"Polska ma się rozwijać równomiernie". Poranny gość Radia Opole o wsparciu dla samorządów i unijnym budżecie
To jest idea rządu Prawa i Sprawiedliwości, realizowana już od 5 lat - powiedziała w porannej rozmowie "W cztery oczy" posłanka PiS Violetta Porowska, odnosząc się do Rządowego Funduszu Inwestycji Lokalnych.
- Chodziło o to, żeby Polska rozwijała się równomiernie. Żeby nie było tak, jak za czasów Platformy Obywatelskiej - pamiętacie państwo tę koncepcję centryczną - że tylko pięć ośrodków w Polsce miało się rozwijać, te największe aglomeracje, no i jak coś spadło z pańskiego stołu to wtedy może i się dostało mniejszym samorządom, mniejszym gminom, miejscowościom.

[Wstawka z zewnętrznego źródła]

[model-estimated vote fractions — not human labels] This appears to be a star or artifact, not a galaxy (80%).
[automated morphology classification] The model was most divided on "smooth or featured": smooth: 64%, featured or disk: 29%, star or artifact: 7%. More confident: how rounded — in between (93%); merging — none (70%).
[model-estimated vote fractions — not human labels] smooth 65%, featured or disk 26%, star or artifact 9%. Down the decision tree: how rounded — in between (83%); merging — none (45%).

- To, że nie wszystkie samorządy w regionie po ogłoszeniu listy beneficjentów drugiej transzy tego wsparcia są zadowolone, to wynik tego, że liczba złożonych wniosków była olbrzymia. Opiewała na kwotę ok. miliarda złotych. Wsparcie trafi jednak do wielu opolskich gmin i powiatów - dodała Porowska.
- Proszę spojrzeć, 71 gmin mamy na terenie województwa opolskiego i z nich 30 gmin otrzymało pieniądze, prawie połowa. Mamy 12 powiatów i z nich 7 otrzymało dofinansowanie. A proszę pamiętać, że jest to druga transza funduszu inwestycji lokalnych, a właśnie rozpoczęła się trzecia.

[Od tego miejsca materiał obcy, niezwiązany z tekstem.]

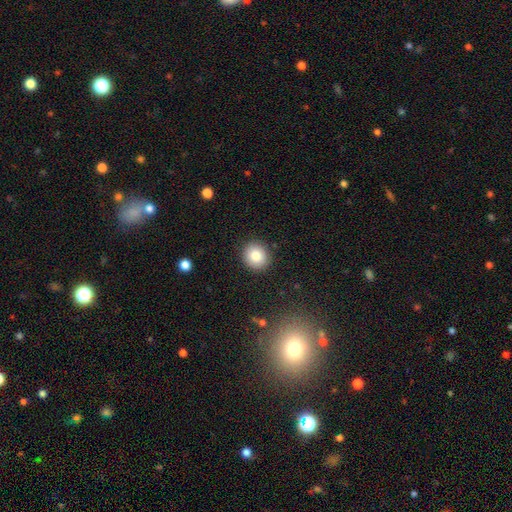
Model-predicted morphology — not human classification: type=smooth (82%); roundness=round (84%); merging=none (90%).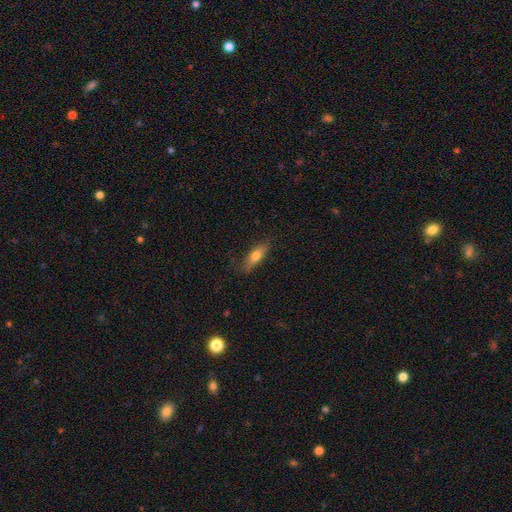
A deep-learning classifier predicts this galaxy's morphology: Smooth or featured? Predicted: smooth (p=0.67). How rounded? Predicted: in between (p=0.49). Merging? Predicted: none (p=0.80).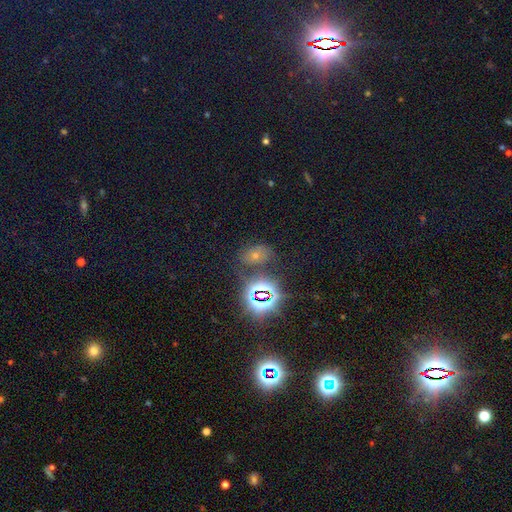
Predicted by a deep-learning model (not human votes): Overall: star or artifact (43%; smooth 40%).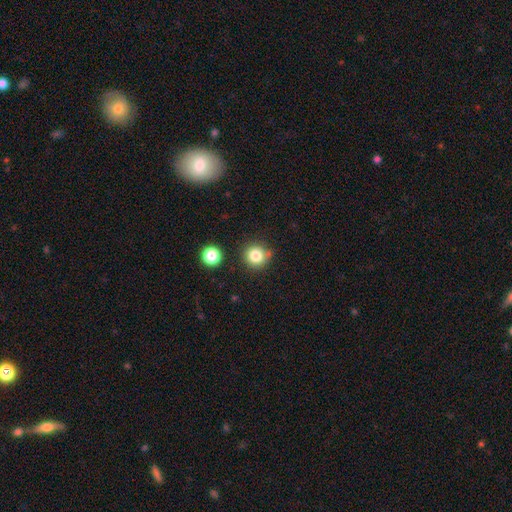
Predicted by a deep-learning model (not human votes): A smooth galaxy with no disk features (82%) that is round (93%).

Vote fractions:
- Smooth or featured? smooth: 82% / star or artifact: 12% / featured or disk: 6%
- How rounded? round: 93% / in between: 6% / cigar-shaped: 1%
- Merging? none: 77% / minor disturbance: 13% / merger: 6% / major disturbance: 4%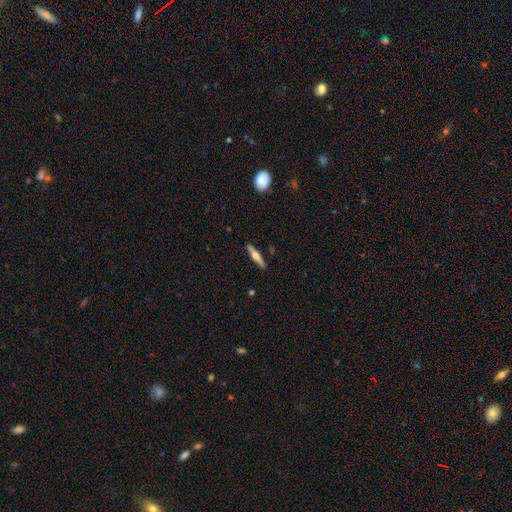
Volunteers were most divided on "smooth or featured": featured or disk: 50%, smooth: 45%, star or artifact: 5%. More confident: edge-on disk — yes (95%); merging — none (94%); edge-on bulge — rounded (78%).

Czas na złożenie wniosków do wojewody samorządy mają do 27 grudnia - przypomniał gość Radia Opole. - To pieniądze, które mają dawać impuls do rozwoju.

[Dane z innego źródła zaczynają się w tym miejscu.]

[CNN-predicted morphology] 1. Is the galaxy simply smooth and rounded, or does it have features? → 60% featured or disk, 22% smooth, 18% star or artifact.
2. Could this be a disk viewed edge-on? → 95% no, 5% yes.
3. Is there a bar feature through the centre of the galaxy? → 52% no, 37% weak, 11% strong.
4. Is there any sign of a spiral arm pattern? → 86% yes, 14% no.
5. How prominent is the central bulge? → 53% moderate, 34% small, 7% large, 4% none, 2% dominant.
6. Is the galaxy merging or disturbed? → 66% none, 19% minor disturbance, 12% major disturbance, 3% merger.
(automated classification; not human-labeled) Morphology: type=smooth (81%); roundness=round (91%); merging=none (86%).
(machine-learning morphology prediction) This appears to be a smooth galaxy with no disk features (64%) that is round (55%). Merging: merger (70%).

Posłanka powiedziała też, że samorządy nie powinny się obawiać o pieniądze z nowego unijnego budżetu. Jak mówiła, pojawiły się komunikaty, że w tej sprawie będzie kompromis, bo wszystkim w Unii Europejskiej, nawet tym, którzy - jak dodała - optowali za bezprawnymi i rygorystycznym rozwiązaniami [powiązanie budżetu z mechanizmem praworządności] zależy, by pieniądze z Funduszu Odbudowy znalazły się w ich krajach - przekonywała.
Posłanka zapewniała również, że ugrupowania polityczne tworzące Zjednoczoną Prawicę mają w kwestii unijnego budżetu jednoznaczną opinię. - Mamy wprawdzie różne perspektywy widzenia spraw, ale to nie oznacza, że mamy różne pomysły na politykę międzynarodową, absolutnie nie, pan premier Morawiecki jednoznacznie to powiedział wczoraj w Sejmie - dodała Porowska.